Я ушел в комнату и, вытащив из дивана колючий плед, хотел было реализовать свое намерение относительно чтения стихов, однако тройной звонок в дверь заставил меня поспешить в прихожую.
— А! Уважаемый профессор, — так я всегда называл своего друга-пенсионера, жившего в соседней квартире, — прошу, прошу. Может чаю? У меня есть мед. Хорошая вещь, в такую ненастную весну.
— Нет, благодарю, — он прошлепал стоптанными клетчатыми тапками в комнату. — Я к вам на четверть часика. Поболтать, повидаться. Так сказать, обсудить сплетни. Вы ведь мне еще не рассказали о своей работе. Когда вступаете в новую должность?
Я тяжело вздохнул.
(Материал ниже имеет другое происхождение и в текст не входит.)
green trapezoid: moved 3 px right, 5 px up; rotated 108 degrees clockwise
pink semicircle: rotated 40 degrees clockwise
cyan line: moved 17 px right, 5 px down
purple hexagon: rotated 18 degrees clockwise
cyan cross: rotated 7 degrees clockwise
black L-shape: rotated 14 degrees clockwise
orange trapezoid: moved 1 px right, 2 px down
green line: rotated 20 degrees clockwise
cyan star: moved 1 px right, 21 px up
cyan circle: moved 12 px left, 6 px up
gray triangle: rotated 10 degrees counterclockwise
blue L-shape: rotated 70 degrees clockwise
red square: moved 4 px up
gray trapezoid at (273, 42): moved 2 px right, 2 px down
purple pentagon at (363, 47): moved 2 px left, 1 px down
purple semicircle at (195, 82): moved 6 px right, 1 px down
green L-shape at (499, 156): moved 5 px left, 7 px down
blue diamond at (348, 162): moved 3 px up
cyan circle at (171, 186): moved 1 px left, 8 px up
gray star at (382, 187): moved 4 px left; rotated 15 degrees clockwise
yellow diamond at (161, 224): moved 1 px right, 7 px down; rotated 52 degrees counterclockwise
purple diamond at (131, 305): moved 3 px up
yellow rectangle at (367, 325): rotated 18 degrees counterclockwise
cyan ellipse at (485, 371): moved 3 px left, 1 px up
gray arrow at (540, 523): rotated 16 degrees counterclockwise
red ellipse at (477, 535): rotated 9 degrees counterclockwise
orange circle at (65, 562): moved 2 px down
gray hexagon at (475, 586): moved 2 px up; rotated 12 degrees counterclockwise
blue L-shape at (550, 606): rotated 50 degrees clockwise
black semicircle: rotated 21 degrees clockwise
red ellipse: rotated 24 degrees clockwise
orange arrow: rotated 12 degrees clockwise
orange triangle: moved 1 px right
За последнюю неделю мне уже раз десять пришлось рассказывать всем родственникам и знакомым о том, что я наконец-таки, после трехлетних колебаний, решился занять место диагноста в тибетской клинике под начальством своей давней приятельницы.
— Да, что уж тут такого интересного. Будет теперь у меня свой кабинет, чуть меньше пациентов, побольше денег, и куча свободного времени для того чтобы закончить мою монографию по лечению мигрени. Да, такая вот удача. Снова засяду за книги, переберу все медицинские карты пациентов, которых я врачевал. И… Надеюсь, что к Рождеству подарю вам на память экземпляр моего труда.
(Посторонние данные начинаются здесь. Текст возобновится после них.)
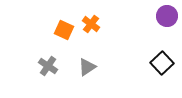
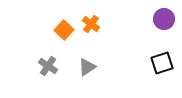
purple circle: moved 3 px left, 3 px down
orange square: rotated 18 degrees clockwise
black square: rotated 25 degrees clockwise
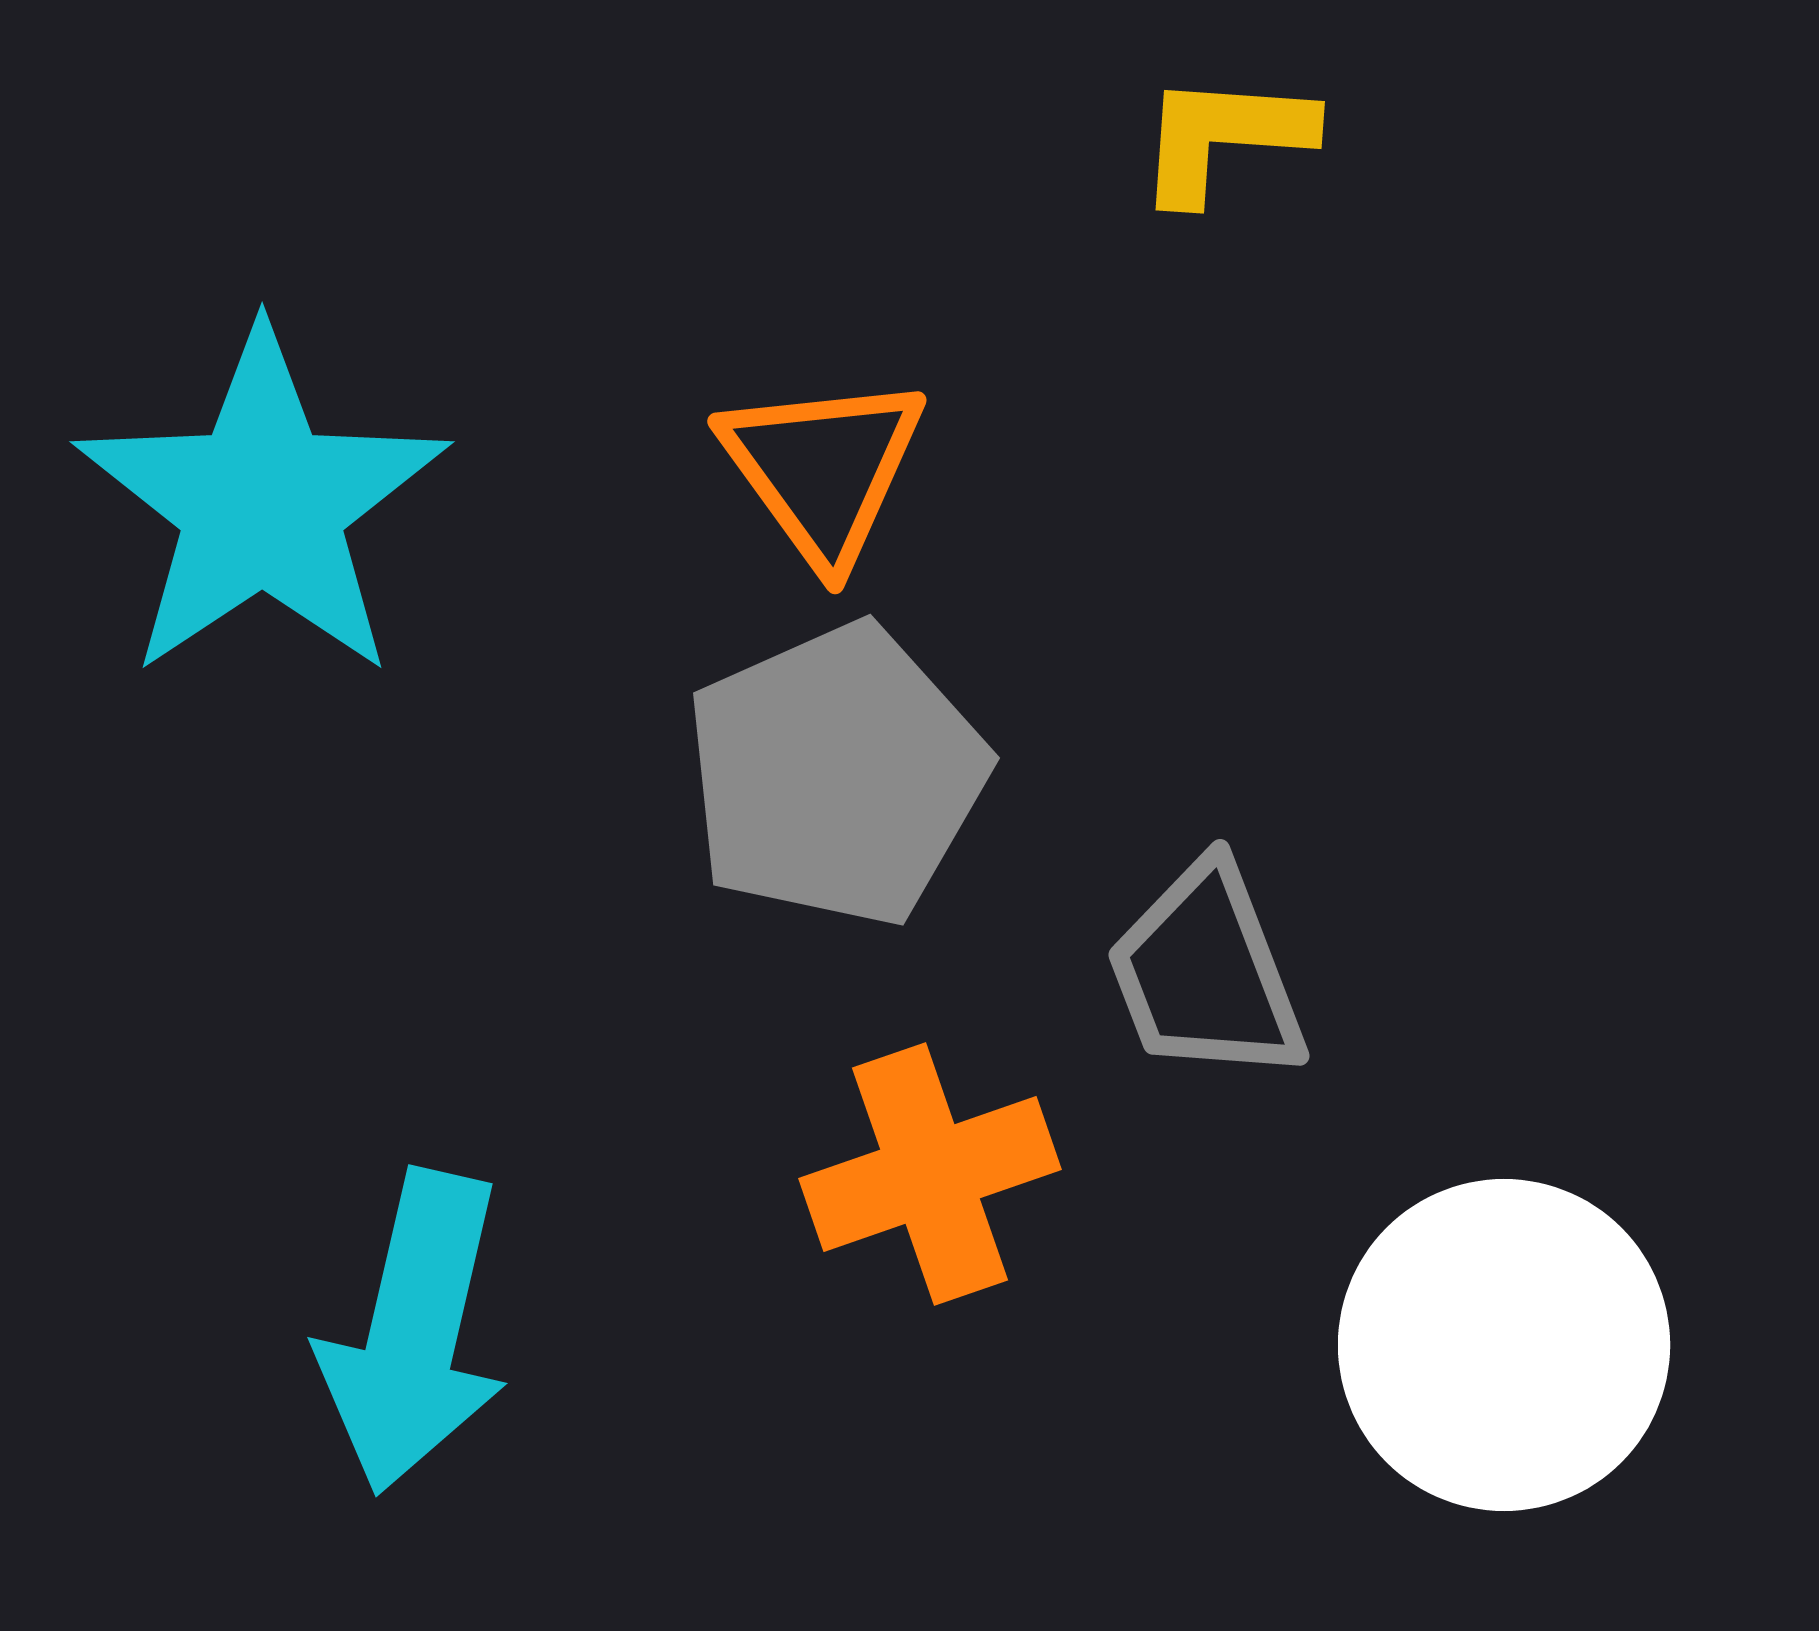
— Чудесно, чудесно… Рад за вас, дорогой друг, — он задумчиво ходил у меня перед носом в своем ветхом махровом халате и рассматривал стеллажи. — А я, к слову будет сказано о подарках, пришел к вам не с пустыми руками.
— Неужели? — я сделал удивленное лицо, чтобы доставить старику удовольствие.
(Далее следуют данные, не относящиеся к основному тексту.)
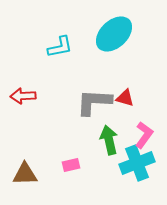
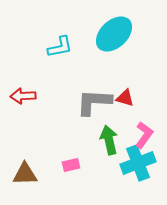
cyan cross: moved 1 px right
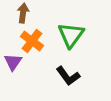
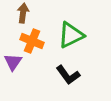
green triangle: rotated 28 degrees clockwise
orange cross: rotated 15 degrees counterclockwise
black L-shape: moved 1 px up
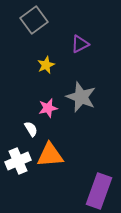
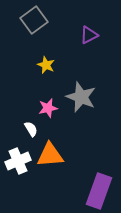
purple triangle: moved 9 px right, 9 px up
yellow star: rotated 24 degrees counterclockwise
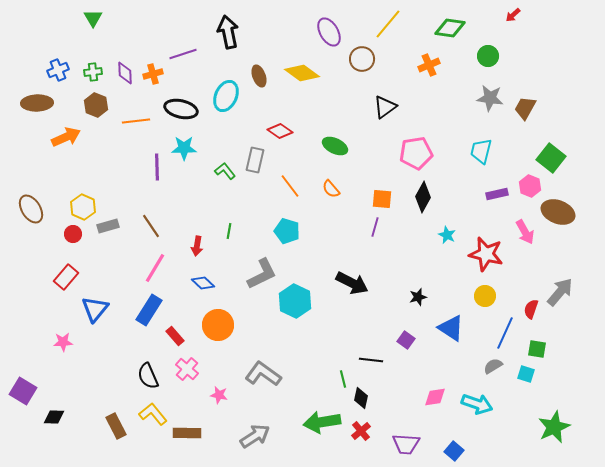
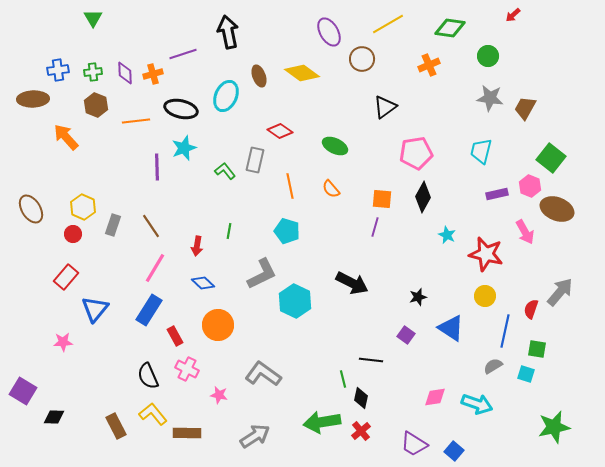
yellow line at (388, 24): rotated 20 degrees clockwise
blue cross at (58, 70): rotated 15 degrees clockwise
brown ellipse at (37, 103): moved 4 px left, 4 px up
orange arrow at (66, 137): rotated 108 degrees counterclockwise
cyan star at (184, 148): rotated 20 degrees counterclockwise
orange line at (290, 186): rotated 25 degrees clockwise
brown ellipse at (558, 212): moved 1 px left, 3 px up
gray rectangle at (108, 226): moved 5 px right, 1 px up; rotated 55 degrees counterclockwise
blue line at (505, 333): moved 2 px up; rotated 12 degrees counterclockwise
red rectangle at (175, 336): rotated 12 degrees clockwise
purple square at (406, 340): moved 5 px up
pink cross at (187, 369): rotated 15 degrees counterclockwise
green star at (554, 427): rotated 12 degrees clockwise
purple trapezoid at (406, 444): moved 8 px right; rotated 28 degrees clockwise
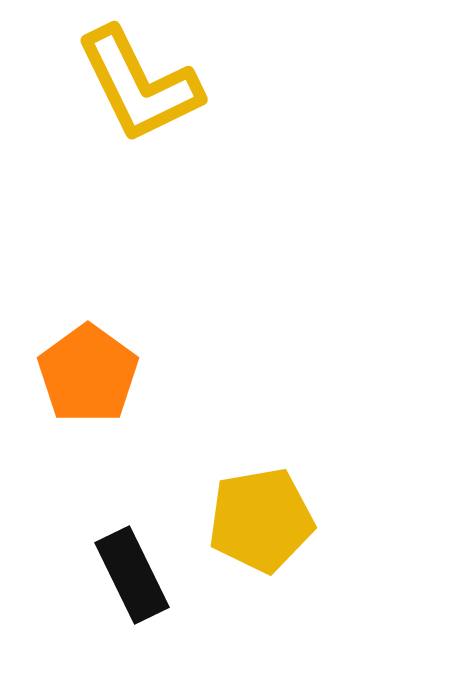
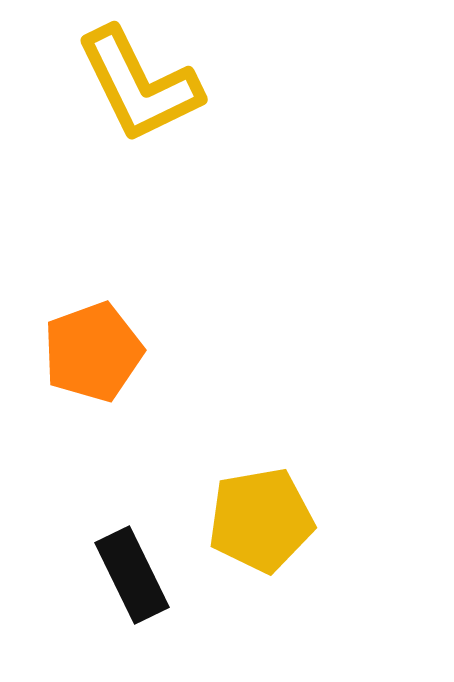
orange pentagon: moved 5 px right, 22 px up; rotated 16 degrees clockwise
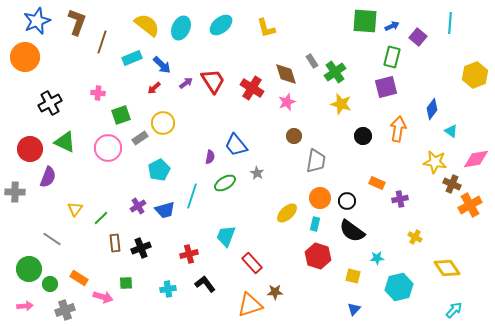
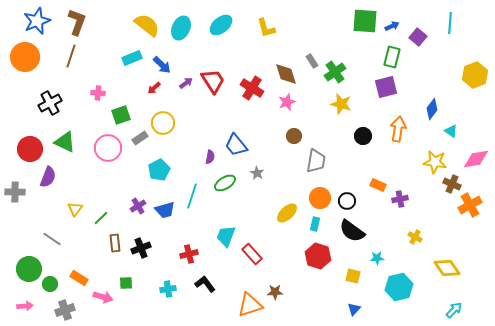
brown line at (102, 42): moved 31 px left, 14 px down
orange rectangle at (377, 183): moved 1 px right, 2 px down
red rectangle at (252, 263): moved 9 px up
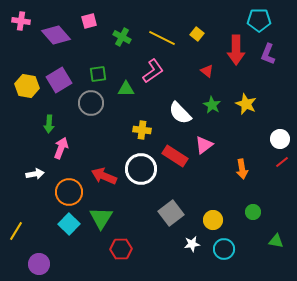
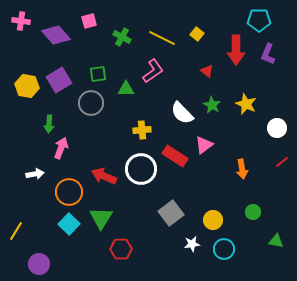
white semicircle at (180, 113): moved 2 px right
yellow cross at (142, 130): rotated 12 degrees counterclockwise
white circle at (280, 139): moved 3 px left, 11 px up
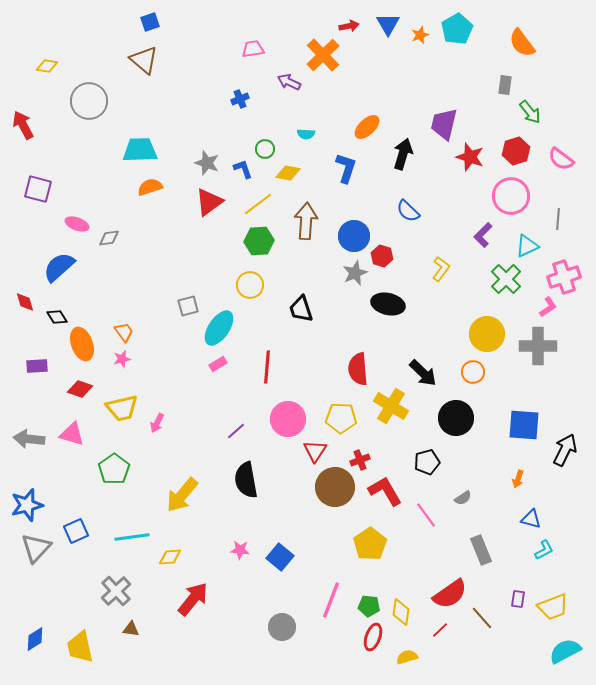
— Да, представьте себе. Я же всегда помню о том, что вы большой любитель почитать всяких молодых писателей. Иногда не чураетесь и чего-то мистического, — он подхихикнул и, откашлявшись, полез в глубокий карман за какой-то синей книгой. — Вот, поглядите-ка, что я купил, когда последний раз выбирался в центр города.
Он протянул мне небольшой томик в мягком переплете. Я посмотрел на невыразительную переднюю обложку и поняв, что ни имя, ни название мне ни о чем не говорят, открыл книгу на первой попавшейся странице. «…я понял, что был действительно прав, когда отговорил тебя начинать свои «воспоминания» с последней самой сложной жизни…» — отрывок диалога удивил меня:
— Это что, какой-то эзотерический роман?
— Нет, что вы, — он шумно упал в кресло и, жестикулируя, пустился в объяснения, — это притча. Представляете, некое дидактико-аллегорическое произведение, в котором через воспоминания реинкарнаций автор раскрывает перед читателем свое видение мироустройства. Полюбопытствуйте. Вам всегда нравились такие сюжеты — много символов, иносказаний. Вот, взгляните…
Он перевернул книжку оборотной стороной и показал мне портрет автора — молодой женщины с разрезом глаз, характерным для героинь египетских фресок. Я передернулся. Каким-то образом это фото потревожило в глубинах моей души что-то ранее нетронутое. Машинально спрятав подарок под думку, я вдруг застеснялся своего резкого движения:
— Карина не любит держать в доме мистическую литературу, — отчего-то извиняющимся тоном пояснил я своему собеседнику. — Она выросла в семье верующих и не особенно любит тексты, хотя бы мало-мальски касающиеся чужих религий.
Он махнул рукой, и взглянув на треснувший циферблат старинного брегета, приколотого к халату за шерстяной шнурок, глухо хлопнул ладонями по подлокотникам кресла:
— Часы-то уже протикали ужин. Поспешу домой. Да и у вас, судя по запахам из кухни, трапеза не за горами.
Мы простились, и я, бряцнув щеколдой двери, вернулся в комнату. Мне хотелось еще раз посмотреть на портрет писательницы. Я вытащил книгу и присмотрелся к странному взгляду этой женщины.
— Что это у тебя? — неожиданно вошедшая Карина заставила меня вздрогнуть. — Покажи.